Der Stein des Anstoßes

Die Pop-Up-Ausstellung "Stein des Anstoßes" war vom 10. Juni bis 23. Juli 2021 in den Räumlichkeiten der Jugendkulturarbeit auf dem Gelände Neu-Donnerschwee in Oldenburg zu sehen. Hier finden Sie Einblicke in die Ausstellung.

Im Jahr 2015 wurde auf dem ehemaligen Kasernengelände in Donnerschwee, dem heutigen Wohnquartier Neu-Donnerschwee, beim Bau eines Spielplatzes ein Gedenkstein für Kaiser Wilhelm I. ausgegraben. In Folge der Restaurierung und der anschließenden Wiederaufstellung des Gedenksteins am Fundort entstand eine öffentliche Debatte über das Für und Wider dieses Steins, seiner Positionierung und den historischen Kontext. In Ergänzung zur Pop-Up-Ausstellung wurden in einer dreiteiligen Vortragsreihe militärgeschichtliche und erinnerungskulturelle Aspekte vertieft und diskutiert. Im Rahmen der Ausstellung wurden die Besucherinnen und Besucher dazu angeregt ihre Meinung zum Gedenkstein zu äußern und sich an Debatte zu beteiligen.

 

Kurze Historie und Hintergründe der Kaserne

16. Juni 1869

Besuch des preußischen Königs Wilhelm I. auf dem Exerzierplatz in der noch nicht zu Oldenburg gehörenden Bauernschaft Donnerschwee.

1871

Gründung des Deutschen Reiches, Wilhelm I. wird erster deutscher Kaiser.

1872

Gründung des „Kampfgenossen-Vereins Oldenburg“, später Oldenburgs größter Kriegerverein. Bis 1891/92 erfolgte die Gründung neun weiterer Kriegervereine in der Stadt Oldenburg, 1904 sind es schon 196. Sie umfassen insgesamt 19.000 Mitglieder. Gemeinsam bilden diese Vereine den „Oldenburger Kriegerbund“.

1881

Fertigstellung der Infanteriekaserne für das III. Bataillon des Oldenburgischen Infanterieregiments Nr. 91, die später auch „Hindenburg Kaserne“ genannt wurde. Nach 1945 erhielt sie durch die Briten den Namen „Thomasblock“.

### Auftrag A
Gib einen Abschnitt aus dem Text zum Gedenkstein wortgetreu wieder. Setze bei den Worten „Im Jahr 2015“ ein und ende nach „Debatte zu beteiligen.“.
### Auftrag B
Welchen Namen gaben die Briten der Kaserne nach 1945 laut dem Text zum Gedenkstein?
### Auftrag C
Schreib den Text zum Gedenkstein bitte nach seinem letzten Satz weiter.

### Quellenmaterial

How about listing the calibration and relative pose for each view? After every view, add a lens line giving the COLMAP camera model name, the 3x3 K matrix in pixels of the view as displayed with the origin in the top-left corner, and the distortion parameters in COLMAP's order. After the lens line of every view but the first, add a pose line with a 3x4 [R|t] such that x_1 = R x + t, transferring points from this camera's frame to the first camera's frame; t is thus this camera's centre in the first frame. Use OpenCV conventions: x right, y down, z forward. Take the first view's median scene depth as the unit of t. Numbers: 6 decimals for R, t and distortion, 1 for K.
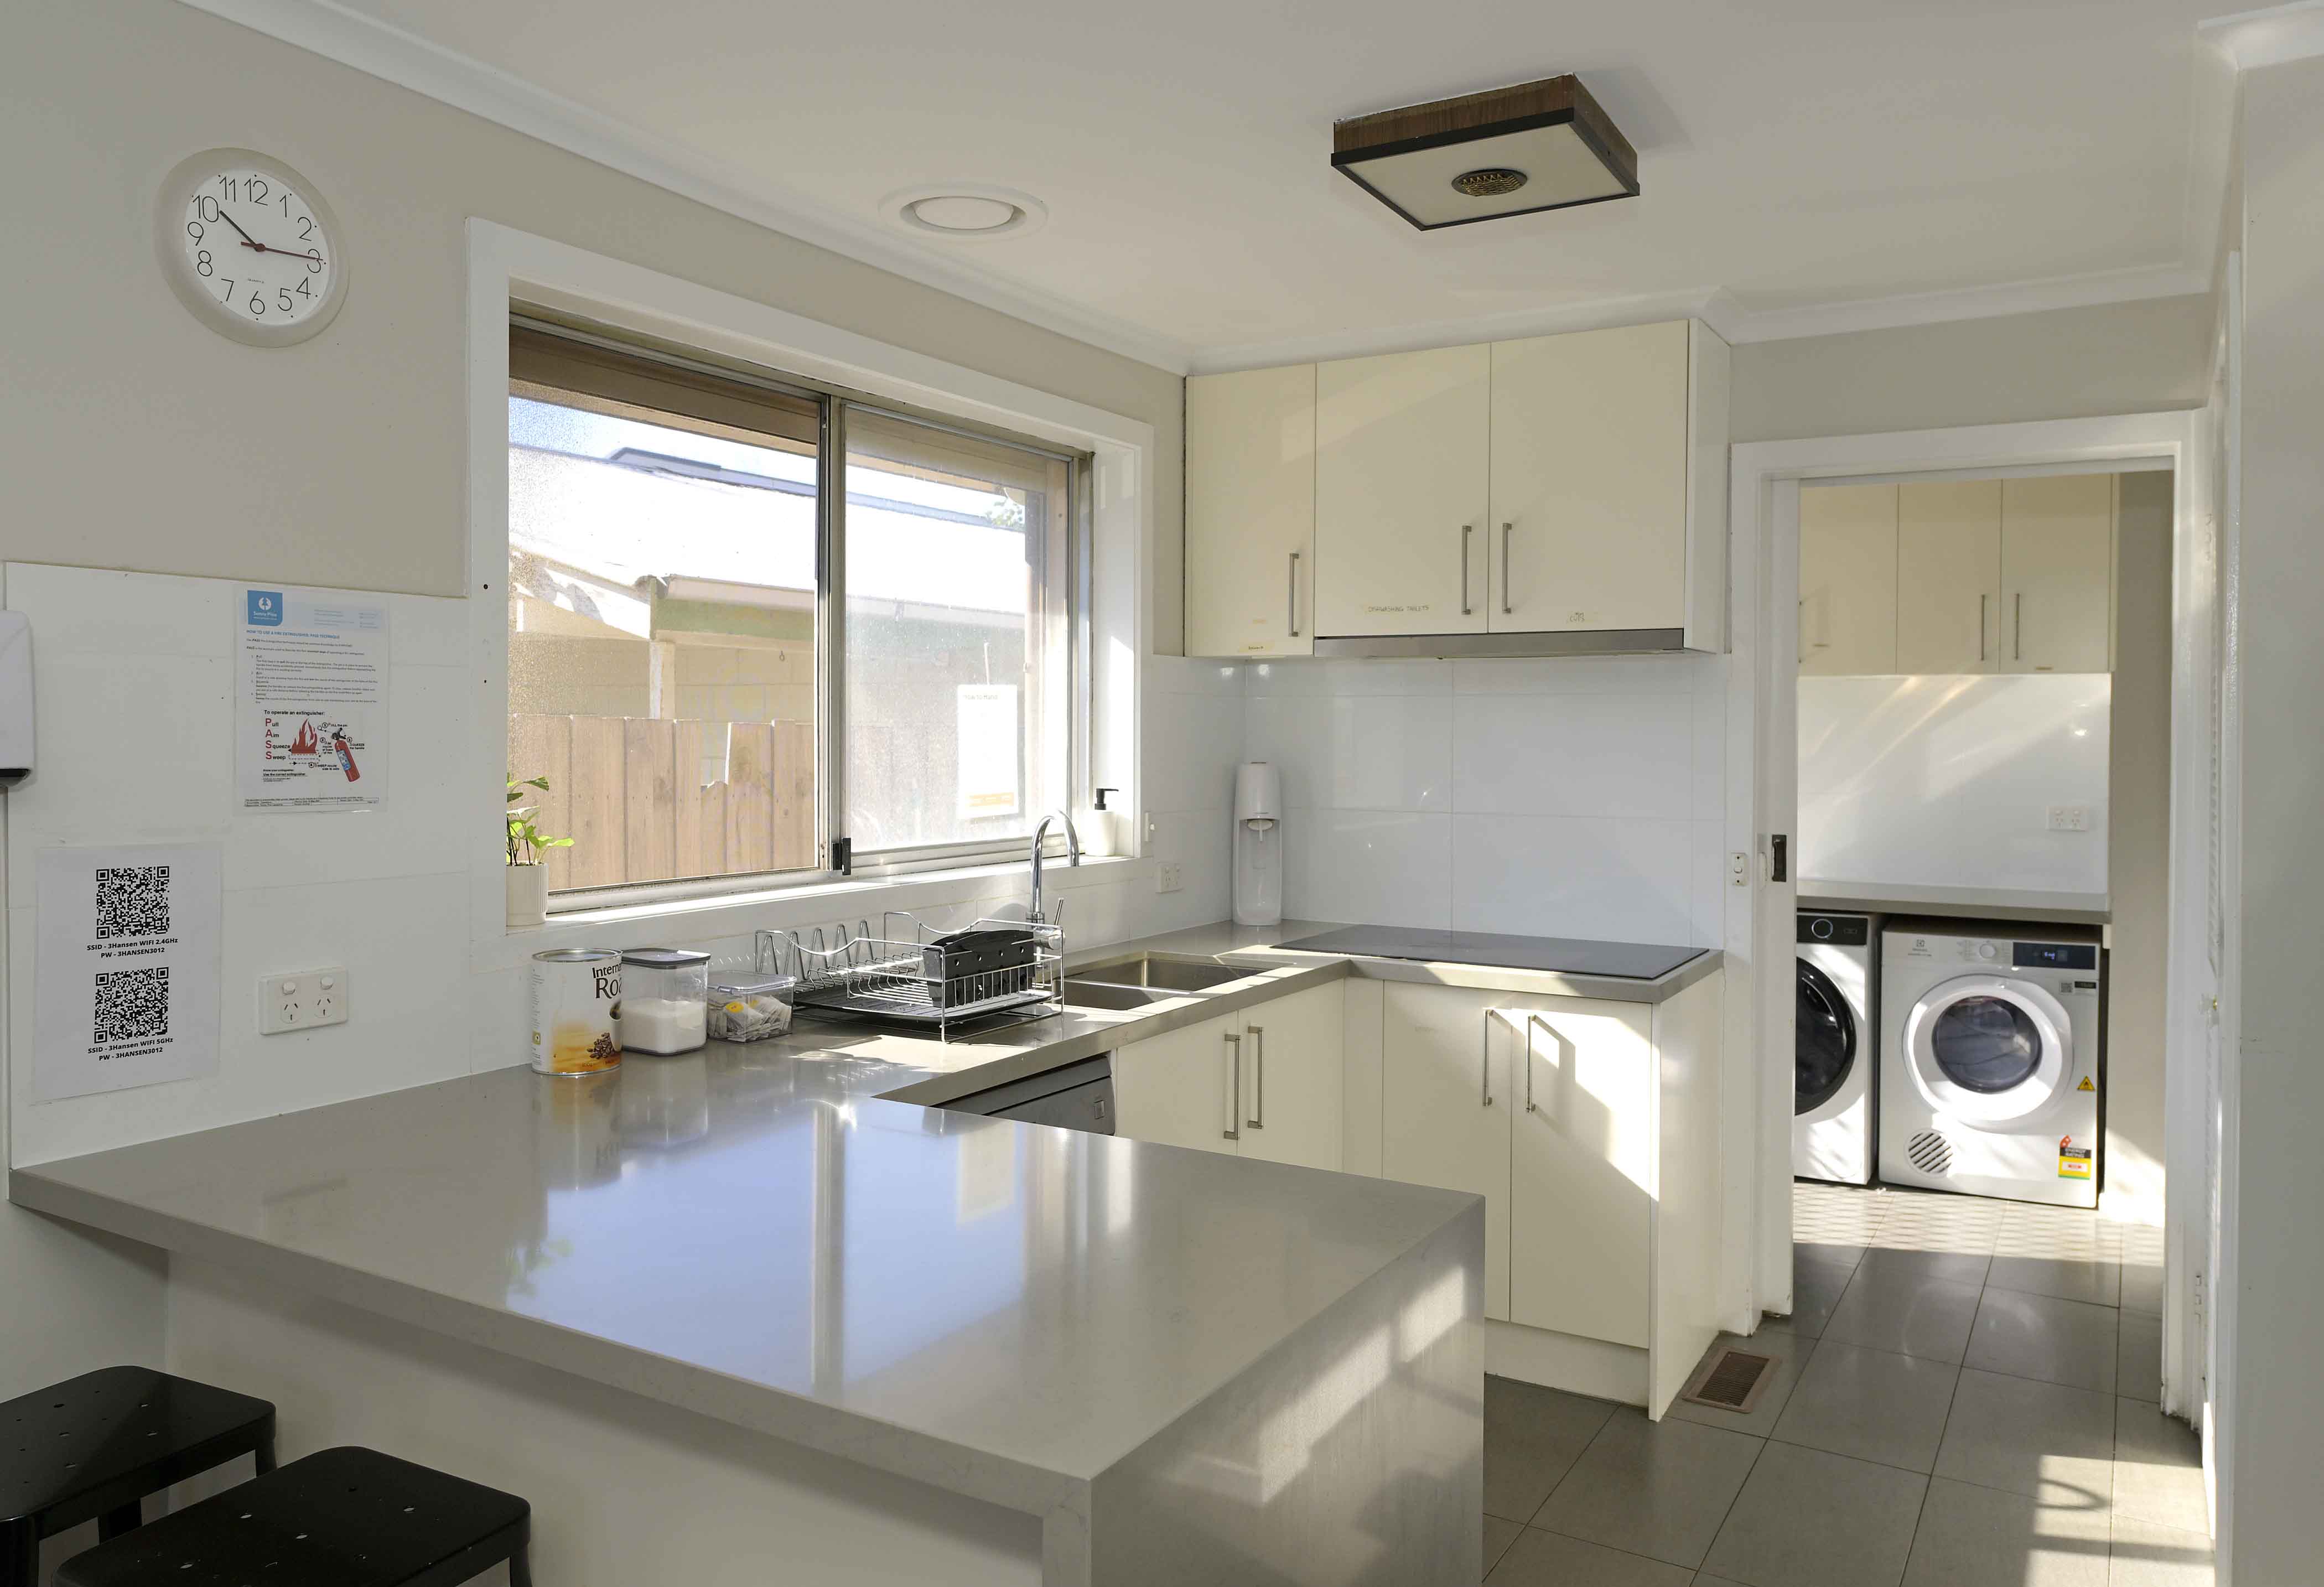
lens RADIAL K [[1679.2, 0, 1154.1], [0, 1679.2, 777.8], [0, 0, 1]] dist [0.012985, 0.009493]
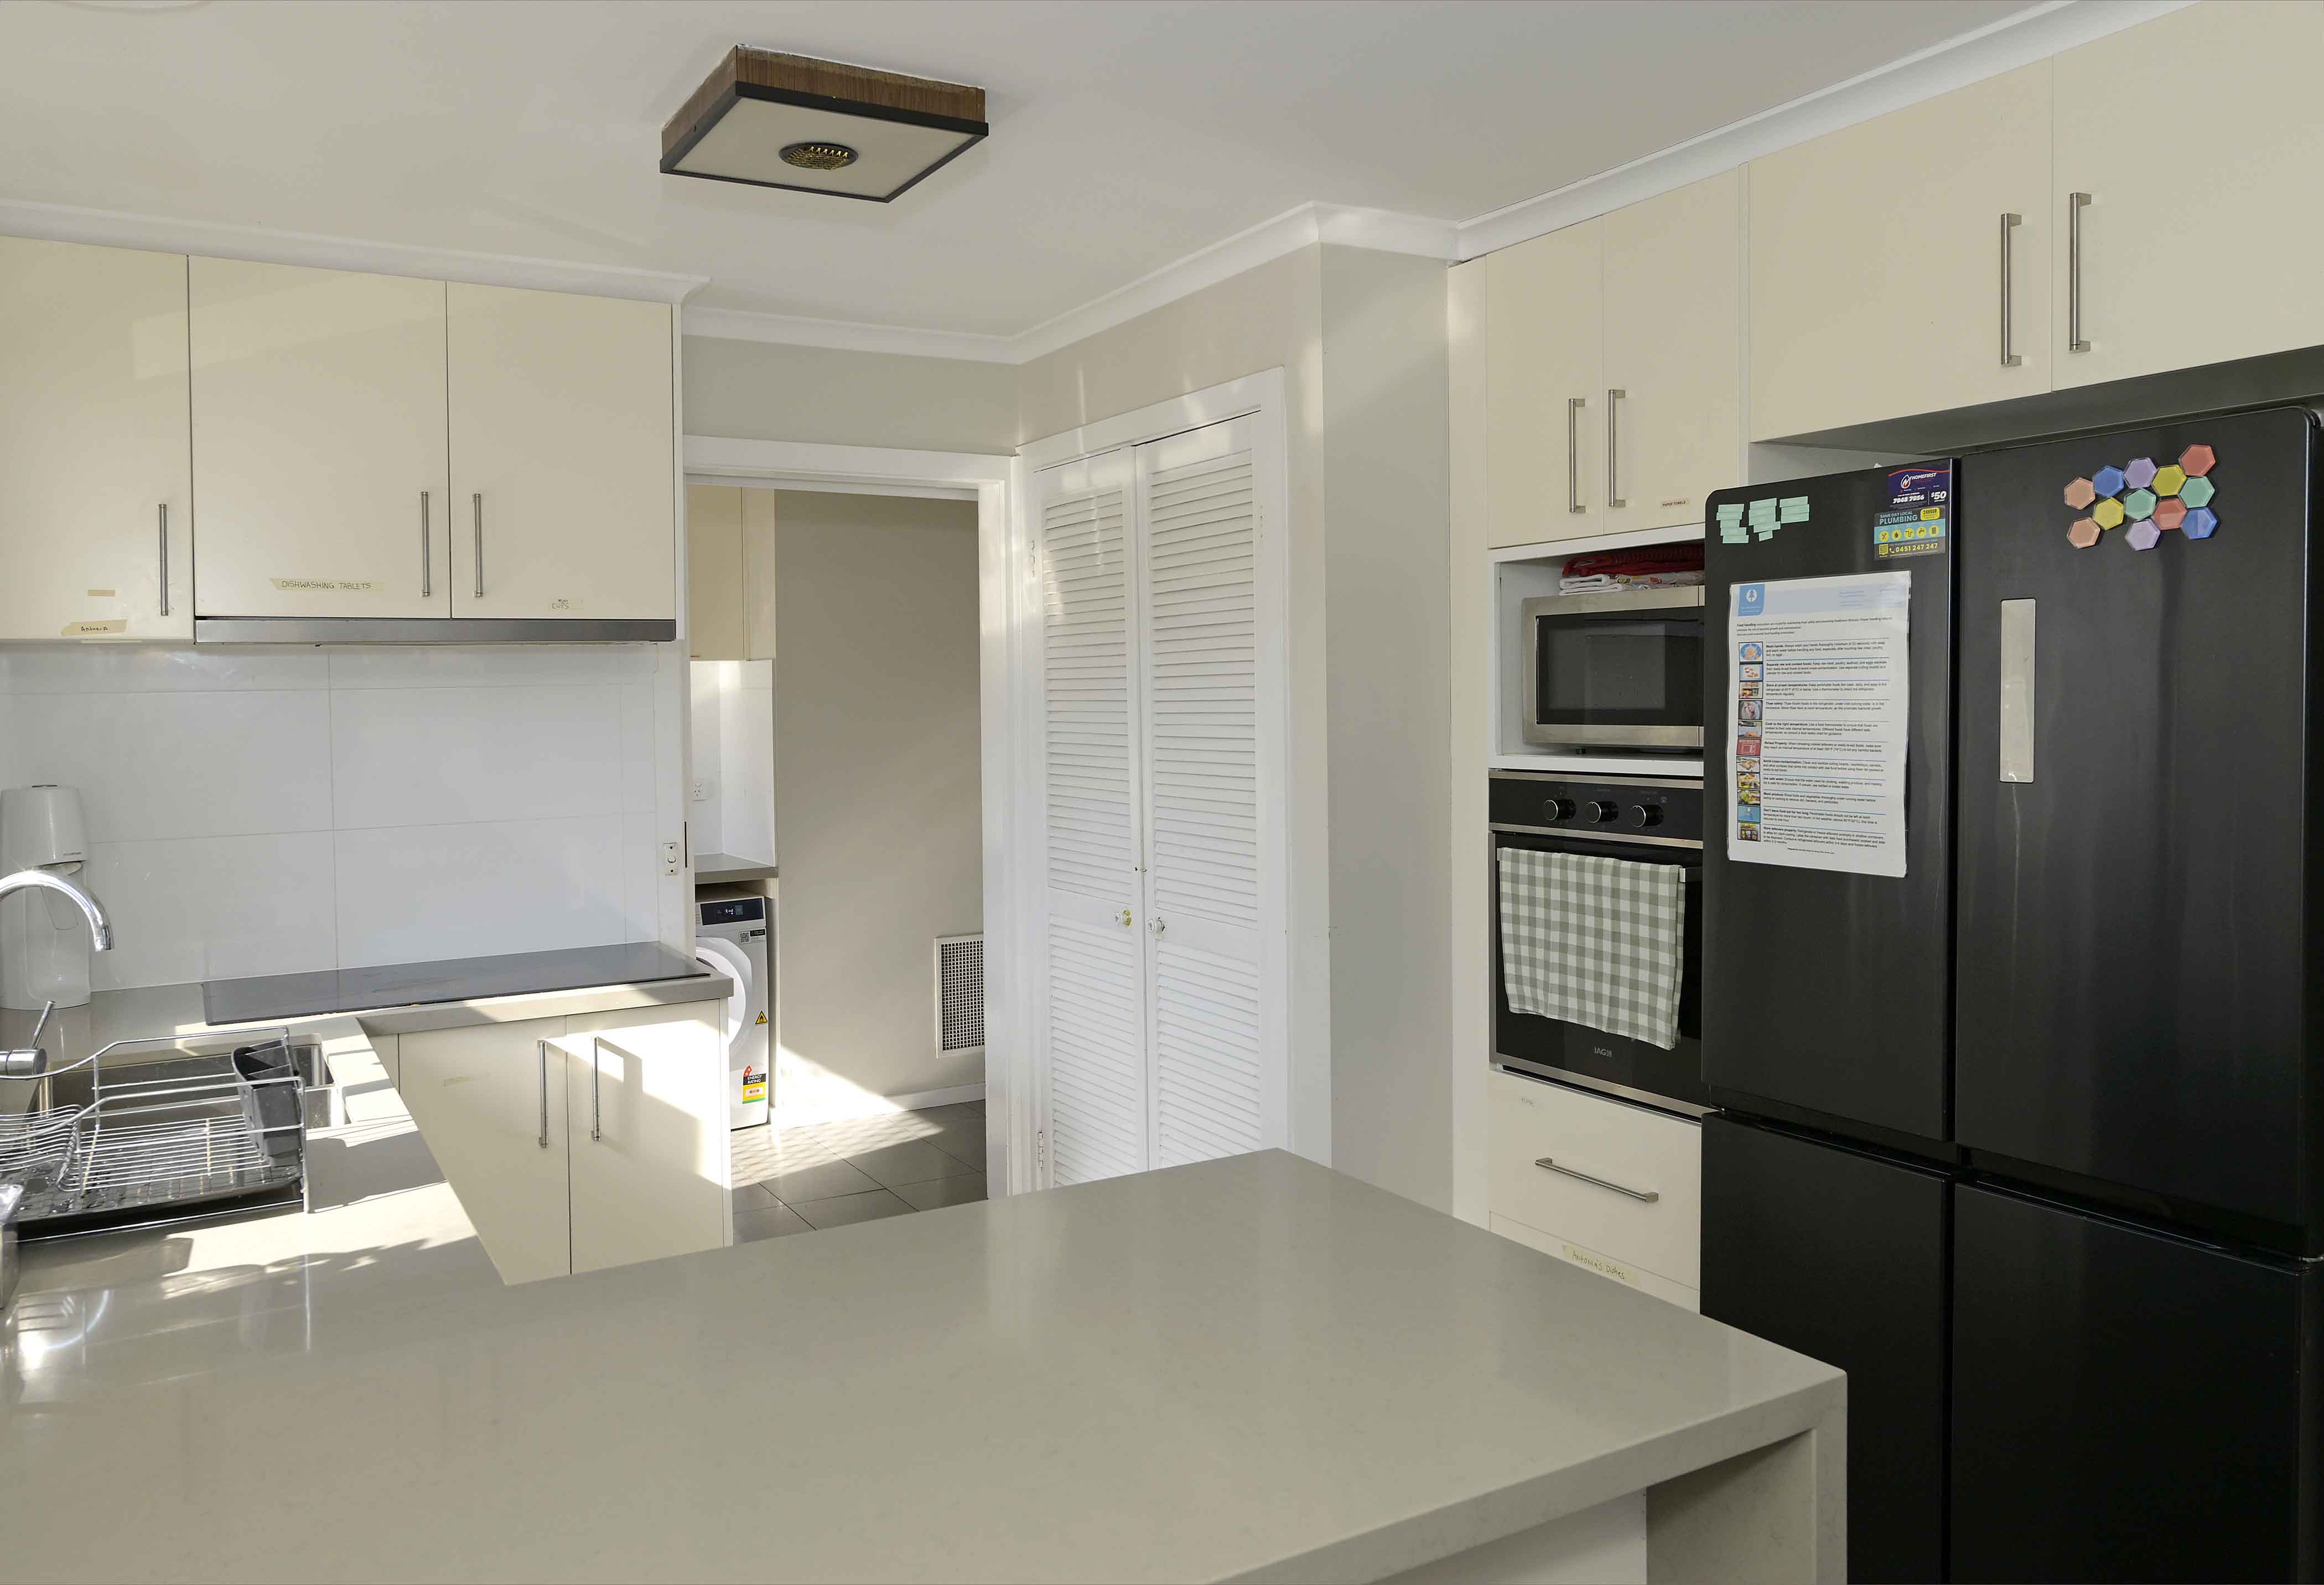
lens RADIAL K [[1679.3, 0, 1152.6], [0, 1679.3, 800.5], [0, 0, 1]] dist [0.012985, 0.009493]
pose [[0.494639, -0.071455, 0.866156, -0.386056], [0.046268, 0.997366, 0.055856, -0.023873], [-0.867866, 0.012447, 0.496642, 0.254079]]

### Endgültige Antwort A
Im Jahr 2015 wurde auf dem ehemaligen Kasernengelände in Donnerschwee, dem heutigen Wohnquartier Neu-Donnerschwee, beim Bau eines Spielplatzes ein Gedenkstein für Kaiser Wilhelm I. ausgegraben. In Folge der Restaurierung und der anschließenden Wiederaufstellung des Gedenksteins am Fundort entstand eine öffentliche Debatte über das Für und Wider dieses Steins, seiner Positionierung und den historischen Kontext. In Ergänzung zur Pop-Up-Ausstellung wurden in einer dreiteiligen Vortragsreihe militärgeschichtliche und erinnerungskulturelle Aspekte vertieft und diskutiert. Im Rahmen der Ausstellung wurden die Besucherinnen und Besucher dazu angeregt ihre Meinung zum Gedenkstein zu äußern und sich an Debatte zu beteiligen.

### Endgültige Antwort B
Die Briten nannten sie „Thomasblock“.

### Endgültige Antwort C
"Einen der umfangreichsten von der königlichen Bauinspection für die Garnisonstädte des Oldenburger Militär-Baudistrictes hergestellten Baucomplexe bildet das Infanterie-Casernement, von weit her auf der Höhe von Donnerschwee sichtbar. Auf dem Exercierplatze Donnerschwee gelegen nimmt dasselbe einen Flächenraum von 2 Hectaren ein. Davon sind 3900 qm bebaut, während 6100 qm zu Exercierplätzen, Gartenanlagen und Zufuhrwegen hergerichtet sind. Auf dem Grundstücke von rechteckiger Form sind erbaut: das Hauptgebäude, ein Exercierhaus, ein Feldfahrzeughaus, ein Gebäude zur Unterbringung des Pferdestalles und der Büchsenmacherei, 2 Latrinengebäude, ein Turngeräthe- und Spritzenhaus. Eine massive Umwährungsmauer umgiebt das Grundstück vollständig, wo nicht die Gebäude selbst die Grenze bilden. Schmiedeeiserne Thore schließen den in der Mittellinie gelegenen Haupteingang und das auf der Ostseite gelegene Wirtschaftsthor ab.“

– Zeitungsbericht, Nachrichten für Stadt und Land

1888

Der Tod von Kaiser Wilhelm I. führt zum Bau zahlreicher Denkmäler zur Ehrung des verstorbenen Kaisers, darunter das Kyffhäuserdenkmal in Thüringen oder das Kaiser-Wilhelm-Denkmal in Porta Westfalica.

4. September 1898

Auf dem Exerzierplatz in Donnerschwee wird der Kaiser Wilhelm-Gedenkstein feierlich enthüllt, eröffnet mit einer militärischen Parade von der Kaserne am Pferdemarkt bis zur Kaserne in Donnerschwee.

1935/36

Während der Zeit des Nationalsozialismus ist in der Kaserne Donnerschwee die Flakabteilung 32 der Wehrmacht stationiert. Das Kasernengelände wird durch den Bau weiterer Gebäude und der Integration der Infanteriekaserne von 1881 vergrößert. Adolf Hitler besucht in den Jahren bis 1945 mehrmals die Kaserne Donnerschwee.

Ende April 1945

Mehrere Luftangriffe der Alliierten auf verschiedene militärische Standorte in Oldenburg, unter anderem auch den Fliegerhorst, führen in der Kaserne Donnerschwee zur Beschädigung einiger Gebäude und etwa 15 Todesopfern.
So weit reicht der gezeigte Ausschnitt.